Por favor, continúa el texto sobre Linux y el procomún a partir de su última oración.

# Fragmento:
=-=-=
Torvalds lanzó una versión inicial del programa
para un grupo online y, en cuestión de meses, recibió sugerencias
para mejorarlo y fragmentos de código de cientos de colaboradores
voluntarios. En el transcurso de unos pocos años, se había
establecido una comunidad colaborativa de varios cientos de hackers
para trabajar en el nuevo programa. Torvalds le llamó Linux,
juego de palabras que combinaba “Unix” con su nombre, “Linus”.
Varios años después, cuando el núcleo o kernel llamado
Linux se fusionó con una suite de programas conocida como GNU y
desarrollada por Richard Stallman, fundador de la Free Software
Foundation [Fundación para el software libre], nació un sistema
operativo completo que se podía usar en computadoras personales:
GNU/Linux, comúnmente conocido como “Linux”.
Esto significó una conquista sorprendente e
inesperada. Demostró que los amateurs podían crear un programa de
software de gran complejidad, pero también que Internet es una
infraestructura de servidores extremadamente productiva para la
colaboración social. Una comunidad virtual de hackers seleccionados
por ellos mismos, sin nómina ni estructura corporativa, se había
organizado para constituir un bien común tremendamente creativo,
innovador y basado en el mérito. Y lo increíble es que ¡funcionó!
El experimento con Linux sirvió de modelo
fundacional para lo que en general se conoce como producción entre
iguales orientada al procomún [commons-based peer production],
una forma de colaboración online que invita a un gran número de
personas a aunar fuerzas a través de plataformas de redes abiertas.
La manera de crear procomún de GNU/Linux conformó el modelo social
que luego inspiró proyectos colaborativos como Wikipedia (y cientos
de wikis menos conocidas) además de publicaciones especializadas de
acceso abierto, en las que las disciplinas académicas reclaman el
control sobre su trabajo a las editoriales comerciales para
convertirlo en contenido gratuito y compartible. Linux también hizo
posibles innovaciones recientes como las redes sociales; la
colaboración abierta distribuida o crowdsourcing para la
captación de fondos y la distribución de información; así como
proyectos de diseño y fabricación abiertos como el Global
Village Construction Set [set de construcción para la aldea
global], una colección de cincuenta modelos de equipamiento
agrícola económico fabricado bajo los principios del código
abierto.
El experimento de Linux desafió algunos de los
principios aparentemente inviolables de la economía. Demostró que
la interacción de individuos racionales movidos por el interés
personal negociando en el mercado no es la única manera de generar
riqueza. De hecho, comprobó que la “riqueza” en sí misma es
mucho más que grandiosas cantidades de acciones, bonos y efectivo.
La riqueza verdadera bien puede ser un recurso comunitario y el
complejo conjunto de relaciones sociales que la posibilitan. La
historia de Linux es prueba concluyente de que los comunes tienen
una gran capacidad generativa y son contemporáneos, completamente
prácticos y efectivos.
=-=-=
# Datos disponibles:
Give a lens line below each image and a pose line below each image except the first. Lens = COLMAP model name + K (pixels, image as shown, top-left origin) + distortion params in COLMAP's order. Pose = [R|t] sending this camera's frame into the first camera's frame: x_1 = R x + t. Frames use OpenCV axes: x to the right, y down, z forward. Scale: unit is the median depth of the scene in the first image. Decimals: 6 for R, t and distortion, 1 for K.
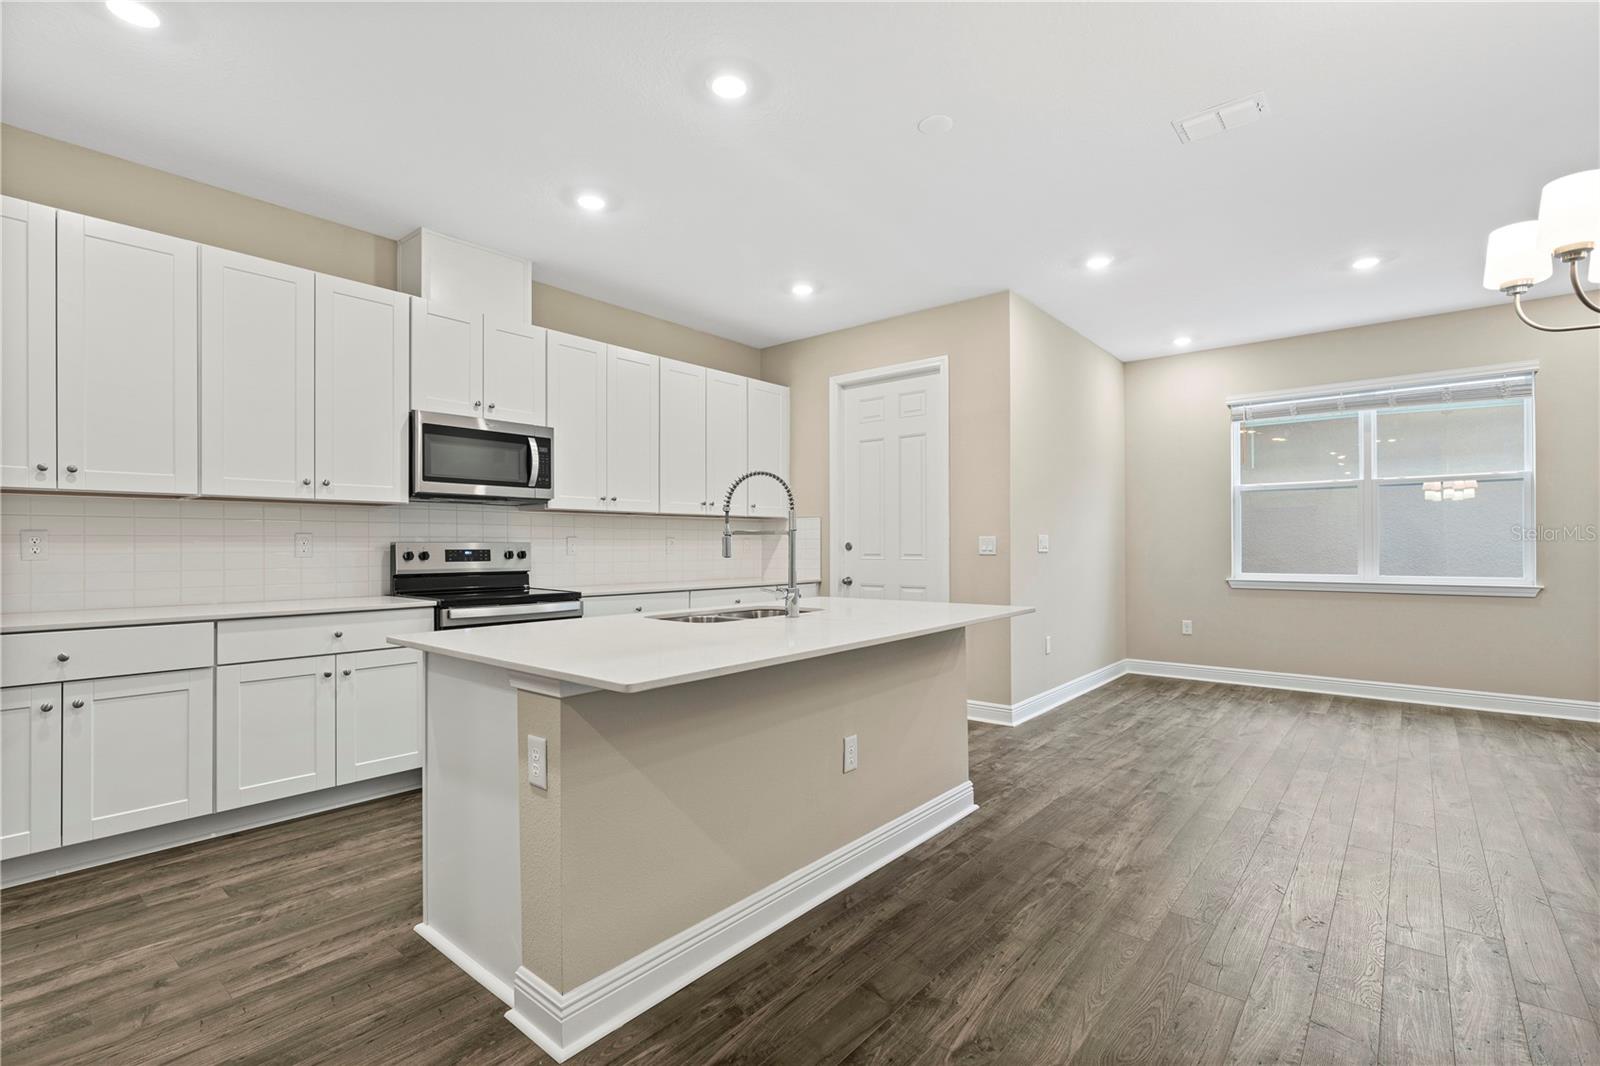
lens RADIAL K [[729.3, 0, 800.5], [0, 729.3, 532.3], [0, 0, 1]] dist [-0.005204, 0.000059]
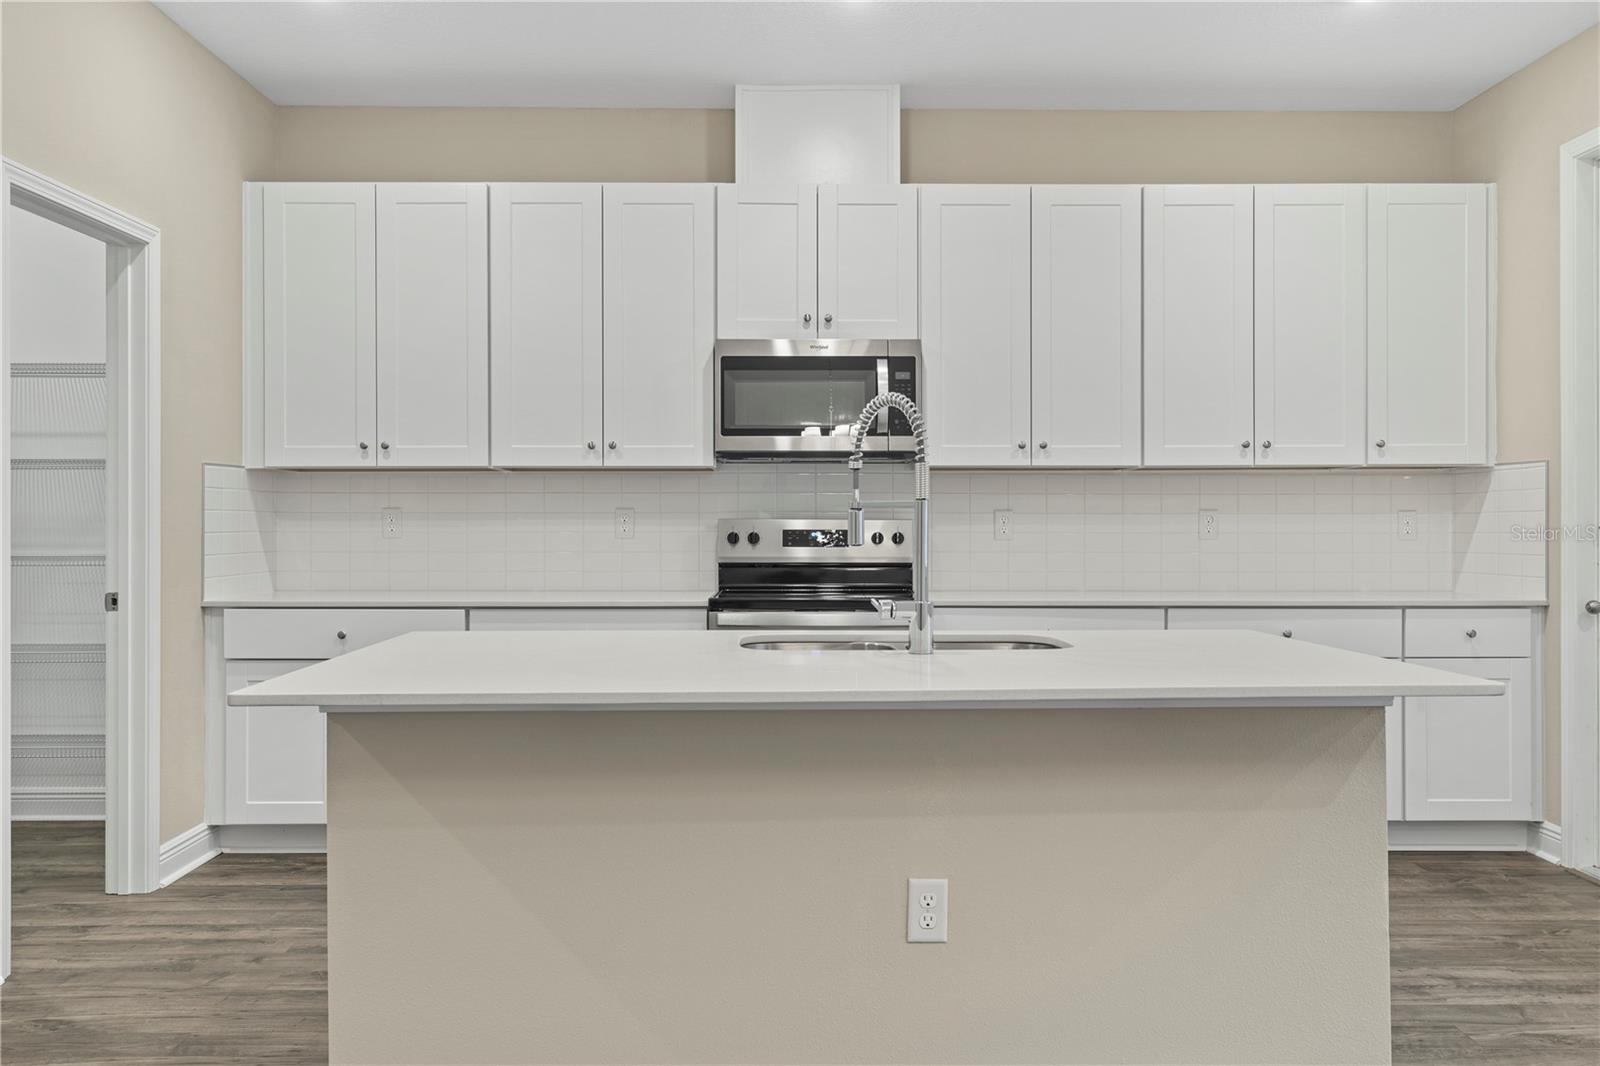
=-=-=
# Respuesta del ejercicio:
No existe una fórmula estándar o plantilla para
crear procomún; eso es lo que revela el análisis de cualquier
comunal determinado. Tampoco es el procomún ninguna utopía ni
panacea. El desacuerdo existe entre los comuneros; también los
choques de personalidades y los debates internos sobre qué funciona
mejor y qué es justo. Puede haber problemas estructurales de
gobernanza e interferencias políticas externas, pero el propósito
de los comuneros es resolver cuestiones prácticas y difíciles
como: ¿cuál es la mejor manera de regar estas veinte hectáreas
cuando el agua escasea?; o ¿cuál es la forma más justa de asignar
el acceso a una zona costera de pesca escasa? Los comuneros no temen
enfrentarse tampoco al problema de los holgazanes, gamberros u
oportunistas: individuos que quieren beneficiarse sin asumir las
responsabilidades correspondientes.
El quid de la cuestión es que el procomún es
un paradigma práctico para la gobernanza autónoma, la gestión de
recursos y el “buen vivir”. Los comuneros suelen negociar
resoluciones satisfactorias para alcanzar sus propósitos comunes
sin la intromisión de mercados ni burocracias gubernamentales. Se
esfuerzan por encontrar las mejores formas de gestionar un recurso
colectivo y procedimientos para crear normativas de operación
que funcionen. Comprenden la necesidad de establecer prácticas
efectivas para prevenir la sobreexplotación de su bosque, lago o
tierra de cultivo. Acuerdan asignaciones equitativas de tareas y
derechos. Y gustan de ritualizar e internalizar sus hábitos
colectivos y ética administrativa, que con el tiempo maduran en una
hermosa cultura.
La tendencia de algunas personas a “desertar”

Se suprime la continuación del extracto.